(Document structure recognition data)
★ ★ ★ ★

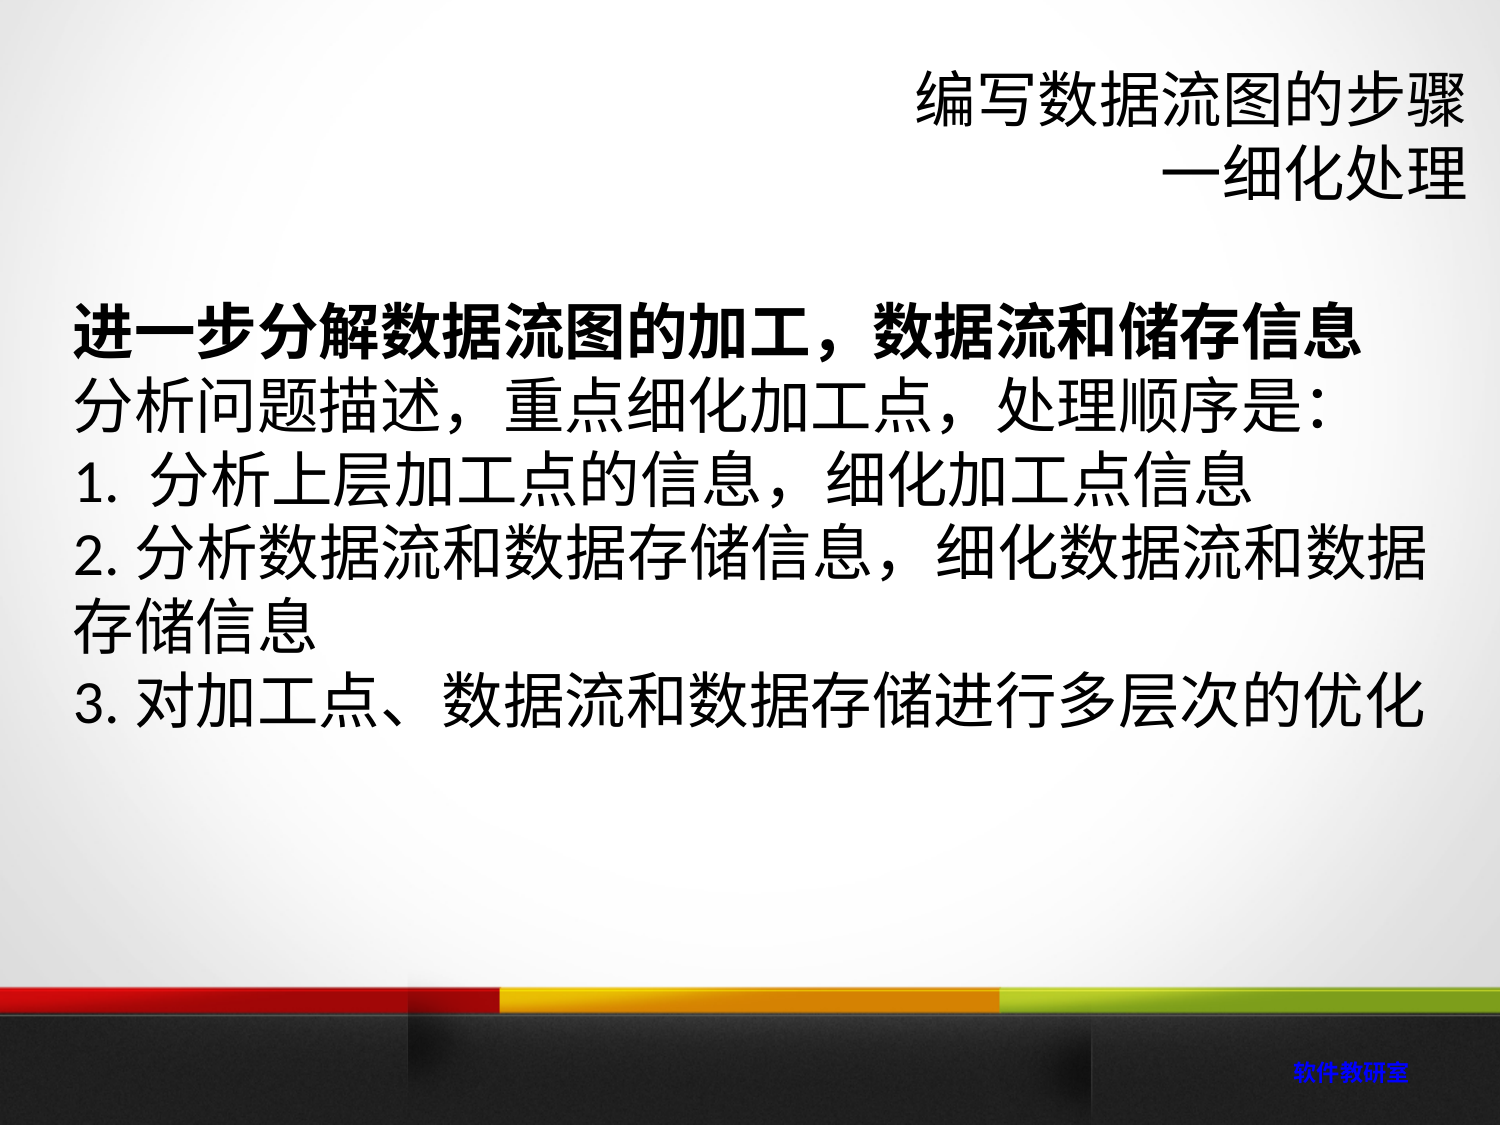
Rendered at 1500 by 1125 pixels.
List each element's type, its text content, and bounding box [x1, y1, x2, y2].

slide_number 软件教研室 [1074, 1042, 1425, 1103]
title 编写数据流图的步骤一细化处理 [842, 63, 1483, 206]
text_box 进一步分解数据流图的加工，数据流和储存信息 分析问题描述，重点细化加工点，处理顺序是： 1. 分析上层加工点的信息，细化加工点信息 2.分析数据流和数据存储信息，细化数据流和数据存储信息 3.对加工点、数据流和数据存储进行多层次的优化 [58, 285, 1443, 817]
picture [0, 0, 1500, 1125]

★ ★ ★ ★

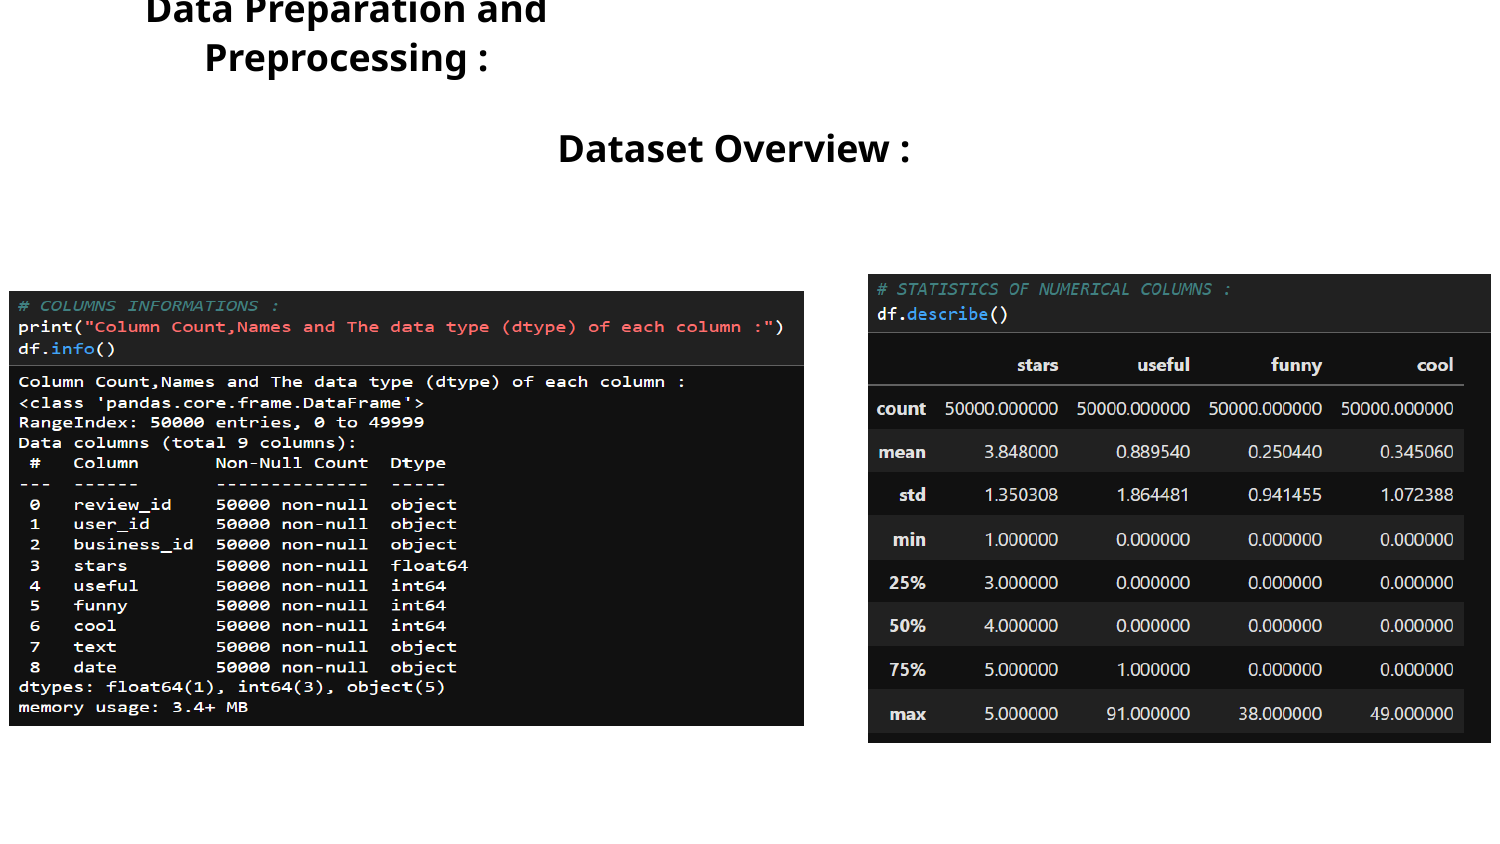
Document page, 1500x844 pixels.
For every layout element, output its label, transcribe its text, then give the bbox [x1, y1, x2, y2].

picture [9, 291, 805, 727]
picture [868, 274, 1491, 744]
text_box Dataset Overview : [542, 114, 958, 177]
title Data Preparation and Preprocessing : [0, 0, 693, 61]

★ ★ ★ ★

▶ **Task description**: Copy each line above holding "pixels".

▶ **Task output**:
Rendered at 1500 by 1125 pixels.
Document page, 1500x844 pixels.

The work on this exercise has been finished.